Time seems to be moving very quickly.  It seems like just yesterday that I was waiting for news on when the trial will be.  Now, the trial is only a week away.

I'm getting more and more anxious the closer it gets.  Sleeping has become extremely difficult.  I'm having horrible nightmares and often wake up several times during the night.  I wake up with a start, with my heart pounding.  It takes me several minutes for my breathing to go back to normal and to realise that I'm in no danger, that I'm safe in my bed.  Once awake, it then takes a while for me to get back to sleep.  Once I do finally manage to get back to sleep, I'm soon stuck in another nightmare and find myself waking up again.  It's a never-ending cycle of nightmares, waking up and calming myself, falling back asleep and having another nightmare.

This all means that during the day, I'm absolutely exhausted.

I have a busy week this week.  I've purposefully crammed as much in this week as I can, as I find that whenever I have a spare few moments, my thoughts drift to the upcoming trial.  There are several things that I worry about.  I worry about the defense questioning me, and making it appear as if I, at 12 years old, wanted to be abused.  I'm worried that they'll twist my words, that they'll fire question after question and I'll break down on the stand.  I'm worried about running in to him, even though I know ever precaution possible will be taken so that I won't see him - I come in through a different entrance, I'll remain in a different part of court that is for witnesses only, I won't even go to the cafeteria.  But still, I worry.  I worry that the jury won't believe me.  I worry that at the last minute my case will be dropped.  I worry that he will be found not guilty. I worry a lot at the minute.
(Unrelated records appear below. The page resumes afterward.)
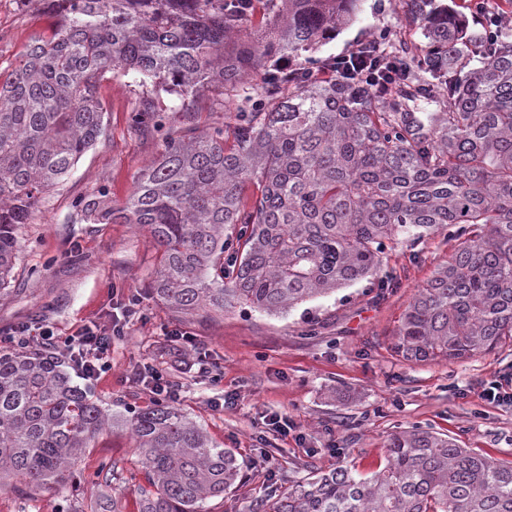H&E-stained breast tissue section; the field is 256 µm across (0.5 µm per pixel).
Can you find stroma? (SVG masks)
Listing matches in <instances>:
<instances>
[{"instance_id": "1", "label": "stroma", "mask_w": 512, "mask_h": 512, "mask_svg": "<svg viewBox=\"0 0 512 512\" xmlns=\"http://www.w3.org/2000/svg\"><path fill=\"white\" fill-rule=\"evenodd\" d=\"M406 11L405 0H362L356 21L319 45L313 59L365 40L385 49L401 38L421 41L420 29L406 25ZM49 24L44 0H0V69L12 70L33 35L49 34ZM152 88L133 72L109 74L99 87L105 135L18 230L12 279L0 291L1 332L45 325L63 341L85 324H110L116 286L142 295L145 316L131 319L113 344L111 370L80 383L112 421L70 481L24 495L0 489V512H91L108 484L121 512H138V450L126 420L153 404L136 380L147 364L178 387L177 409L213 443L232 449L242 467L233 488L205 501L206 512H253L257 501L339 464L372 475L385 464L389 438L415 428L512 462V404L479 397L484 384L512 378V343L462 361L411 362L392 350L403 313L447 261L458 225L387 249L380 274L388 287L363 279L286 314L238 305L186 315L158 300L152 284L161 252L149 232L86 223L75 206L100 189L108 203L123 205L140 169L162 151V134H141L131 122L136 101ZM174 326L193 334L196 349L173 350L165 332ZM200 353L207 368L192 365ZM226 396L231 405L215 408ZM280 414L293 424L285 435L270 423ZM331 445L336 454H328Z\"/></svg>"}]
</instances>
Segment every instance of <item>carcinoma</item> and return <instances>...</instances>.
I'll return each instance as SVG.
<instances>
[{
    "instance_id": "1",
    "label": "carcinoma",
    "mask_w": 512,
    "mask_h": 512,
    "mask_svg": "<svg viewBox=\"0 0 512 512\" xmlns=\"http://www.w3.org/2000/svg\"><path fill=\"white\" fill-rule=\"evenodd\" d=\"M424 42L385 59L397 76L376 94L334 76L275 71L351 22L358 0H267L272 30L238 43L236 0H47L51 34L31 39L0 81V290L17 227L105 133L100 82L114 70L177 96L182 125L138 173L123 206L78 201L95 224H137L162 250L157 298L177 312L247 304L286 312L380 271L385 243L462 224L446 264L407 307L393 348L424 362L465 359L512 338V33H464L459 13L407 0ZM241 100L228 122L199 131L198 95ZM440 105L420 111V103ZM154 98L133 127L159 126ZM258 193L246 197L248 185ZM238 227L233 248L224 237ZM230 265H224V256ZM108 418L49 350H0V487L64 479ZM139 451V512H202L234 486L229 448L162 403L128 420ZM269 512H512V463L435 433L395 435L369 477L348 466L288 488Z\"/></svg>"
}]
</instances>
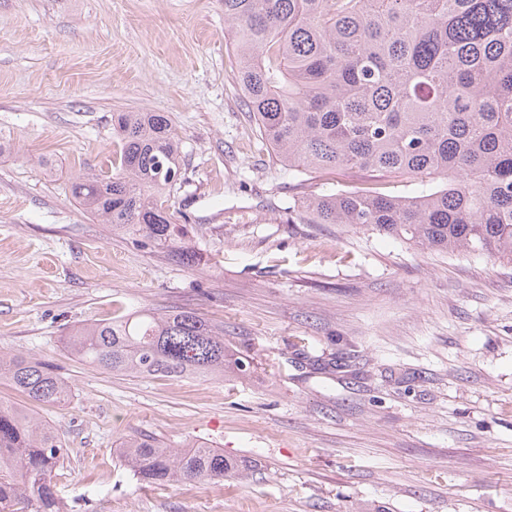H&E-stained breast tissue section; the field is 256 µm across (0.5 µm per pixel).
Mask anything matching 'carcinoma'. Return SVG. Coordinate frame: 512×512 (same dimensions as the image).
<instances>
[{
  "instance_id": "obj_1",
  "label": "carcinoma",
  "mask_w": 512,
  "mask_h": 512,
  "mask_svg": "<svg viewBox=\"0 0 512 512\" xmlns=\"http://www.w3.org/2000/svg\"><path fill=\"white\" fill-rule=\"evenodd\" d=\"M224 21L232 79L288 173L389 172L415 185L407 196L377 182L307 194L294 203L298 215L512 262V0H224ZM112 130L120 165L75 176L73 199L112 231L193 265L187 225L166 205L183 166L171 119L117 112ZM65 344L123 375L247 372L224 344V326L193 311L86 323ZM0 380L32 405L72 396L33 357L1 351ZM119 447L146 485L220 486L256 467L202 443L173 448L128 435ZM68 455L29 407L0 401V512H68L56 490Z\"/></svg>"
}]
</instances>
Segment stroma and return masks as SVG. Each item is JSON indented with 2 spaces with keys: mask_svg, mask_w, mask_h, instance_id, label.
I'll list each match as a JSON object with an SVG mask.
<instances>
[{
  "mask_svg": "<svg viewBox=\"0 0 512 512\" xmlns=\"http://www.w3.org/2000/svg\"><path fill=\"white\" fill-rule=\"evenodd\" d=\"M223 0H0V351L72 390L41 409L70 450L69 512H512V263L290 220L296 186L231 78ZM116 112L166 113L169 199L202 260L112 233L70 194L111 170ZM224 325L245 376L116 375L69 329L136 311ZM255 460L213 487L141 484L120 438Z\"/></svg>",
  "mask_w": 512,
  "mask_h": 512,
  "instance_id": "obj_1",
  "label": "stroma"
}]
</instances>
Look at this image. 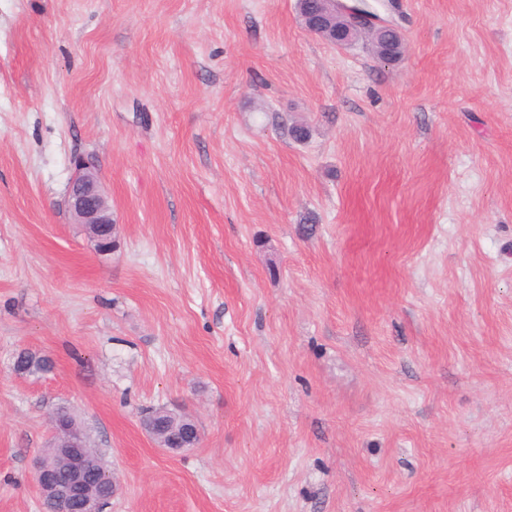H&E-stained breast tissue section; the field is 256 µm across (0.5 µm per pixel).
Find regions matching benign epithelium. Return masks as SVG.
Segmentation results:
<instances>
[{
  "label": "benign epithelium",
  "instance_id": "benign-epithelium-1",
  "mask_svg": "<svg viewBox=\"0 0 512 512\" xmlns=\"http://www.w3.org/2000/svg\"><path fill=\"white\" fill-rule=\"evenodd\" d=\"M320 4L318 17L313 18L307 11V0H298L302 25L315 35L326 32L332 40L339 35L343 45L350 44L362 33L377 37L383 31L398 30L389 22H382L378 27L369 25L372 16L359 0H354L352 5L345 0H320ZM65 207L73 223L82 225L100 249H107L111 240L103 239L102 232L112 236L114 220L93 161L79 162L65 197ZM50 424L54 463L49 465L40 459L34 465V482L41 499L56 502L61 512H105L119 492L117 479L110 478L107 487H102L99 477L108 473V467L89 448L83 432L72 425L66 428L53 418Z\"/></svg>",
  "mask_w": 512,
  "mask_h": 512
}]
</instances>
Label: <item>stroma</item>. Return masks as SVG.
<instances>
[{"mask_svg":"<svg viewBox=\"0 0 512 512\" xmlns=\"http://www.w3.org/2000/svg\"><path fill=\"white\" fill-rule=\"evenodd\" d=\"M375 12L400 62L295 0H0V512L60 405L106 512H512V0ZM64 203L73 223L82 224L87 233L96 240L99 248L106 250L112 242V224L115 223L92 160L79 162ZM104 231L107 232V240L103 239ZM53 362L46 356H36L30 352L20 353L14 361L15 372L21 374L45 373L51 371ZM175 415L168 410L149 409L143 413L142 418L148 426L157 429L152 437L157 443L156 437L159 438L167 451L180 452L190 450L192 448H181L184 445H188L190 441L179 433L182 422L177 420ZM168 444L171 448H166Z\"/></svg>","mask_w":512,"mask_h":512,"instance_id":"1","label":"stroma"}]
</instances>
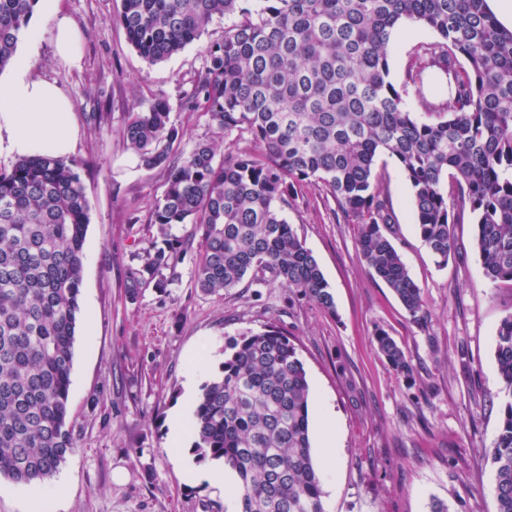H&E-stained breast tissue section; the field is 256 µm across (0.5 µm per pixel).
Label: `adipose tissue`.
<instances>
[{"instance_id": "adipose-tissue-1", "label": "adipose tissue", "mask_w": 512, "mask_h": 512, "mask_svg": "<svg viewBox=\"0 0 512 512\" xmlns=\"http://www.w3.org/2000/svg\"><path fill=\"white\" fill-rule=\"evenodd\" d=\"M58 0H38L37 10L52 21L54 49L68 64H78L81 34L59 13ZM78 130L72 104L55 84L31 75L28 58H18L6 79H0V154L45 153L57 158L74 149Z\"/></svg>"}]
</instances>
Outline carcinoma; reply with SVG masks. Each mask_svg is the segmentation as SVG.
Returning <instances> with one entry per match:
<instances>
[{
  "label": "carcinoma",
  "mask_w": 512,
  "mask_h": 512,
  "mask_svg": "<svg viewBox=\"0 0 512 512\" xmlns=\"http://www.w3.org/2000/svg\"><path fill=\"white\" fill-rule=\"evenodd\" d=\"M36 0H0V70L12 60ZM120 0L117 20L146 60L161 62L199 39L215 16L235 15L205 51L204 72L185 92L216 133H247L258 150L197 143L177 152L163 96L131 113L124 136L146 169L164 167L166 188L150 223L157 237L129 268L133 299L164 288L192 250L176 224L200 235L194 281L207 293L247 277L277 282L329 313L334 295L312 251L283 215L296 187L322 185L335 218L358 225L357 249L415 319L421 288L391 239L392 200L377 159H395L411 188L417 232L446 265L453 225L472 215L485 276L512 285V28L488 0ZM405 26L432 30L422 55L454 95L424 116L407 89L388 80V47ZM465 64H460L459 59ZM88 202L64 160L36 153L0 173V478L36 489L52 481L74 442L68 428ZM169 275H164V272ZM391 368L412 372L379 329ZM502 380L499 434L487 454L496 512H512V313L497 329ZM310 385L288 333L246 332L221 375L202 388L192 420L201 461H222L238 478L239 512H325L310 442Z\"/></svg>",
  "instance_id": "carcinoma-1"
}]
</instances>
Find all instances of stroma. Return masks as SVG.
I'll return each instance as SVG.
<instances>
[{"label":"stroma","instance_id":"obj_1","mask_svg":"<svg viewBox=\"0 0 512 512\" xmlns=\"http://www.w3.org/2000/svg\"><path fill=\"white\" fill-rule=\"evenodd\" d=\"M59 7L81 32V66L55 55L46 21L38 41L19 39L17 50L30 54L34 76L69 97L79 131L66 158L89 206L69 391L75 449L41 490L0 479V512H238V500L185 480L184 466L209 465L188 447L174 458L168 424L184 402H198L239 335L271 324L287 331L307 374L312 456L320 454L323 415L335 422L336 472L320 476L326 512H431L436 501L450 512H496L487 452L502 408L496 332L512 313V287L486 279L471 217L454 225L458 251L438 266L415 229L409 184L393 159L379 158L394 210L391 241L423 292L420 322L369 274L357 225L333 219L315 182L299 189L285 214L316 257L335 312L276 285L203 292L189 260L168 288L129 298L126 272L157 235L149 217L167 178L165 168L148 170L135 160L123 137L130 113L162 95L179 132L175 150L211 142L221 155L251 145L246 134L216 135L207 112L184 99L206 47L223 40L225 20L214 18L199 40L152 64L116 22L117 0H59ZM435 39L421 27L393 36L395 87L406 84L418 45ZM379 329L404 351L410 377L379 355Z\"/></svg>","mask_w":512,"mask_h":512}]
</instances>
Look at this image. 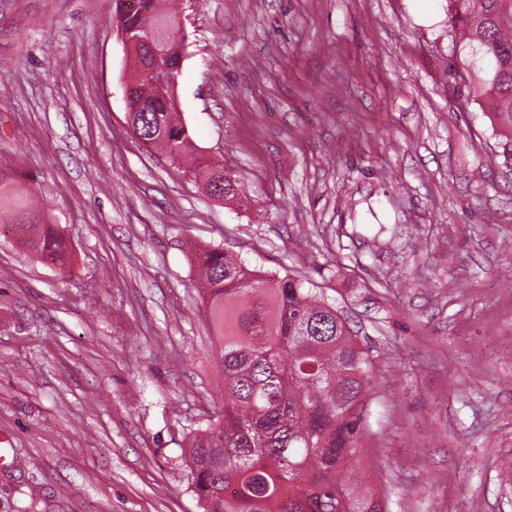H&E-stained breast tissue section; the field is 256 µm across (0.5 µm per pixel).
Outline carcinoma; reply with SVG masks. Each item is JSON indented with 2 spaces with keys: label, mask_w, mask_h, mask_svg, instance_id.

I wish more than anything that my best friend was here.

So, there's a lot on my mind at the minute.  I'm coping by taking each day as it comes.  Today I went shopping for Christmas presents (which was quite difficult, as my best friend loved Christmas, and I loved shopping for her Christmas present).  Tomorrow I'm sorting through my room and clothes, and packing up anything I don't use/want/wear.  On Wednesday I'm sorting out everything that needs to be done for my Murder Mystery party - there's a surprising amount of work involved in setting it all up.  On Thursday I'll be doing work for my British Sign Language class, and then go to the class in the evening.  On Friday I'll be doing more work for the murder mystery party as well as going out for a friend's birthday in the evening.  On Saturday I'm having my hair done and packing my bag.  On Sunday I'm going down to London.  And on Monday the trial starts.

Keeping busy is the key.  Because if I'm not busy, my mind races with all the possible things that could go wrong next week.  Unfortunately, keeping myself busy whilst surviving on very little sleep means I'm completely shattered.  And that means that I'm wound up pretty tight at the minute - I'm bursting in to tears over the smallest thing.  Which is very unlike me - I don't usually cry very easily.  My PTSD is also pretty bad at the minute; I'm jumping and flinching at everything, I'm very anxious and afraid, and flashbacks are quite frequent at the minute.

So, emotions are running high, and energy is running low, and sleep is almost non-existent.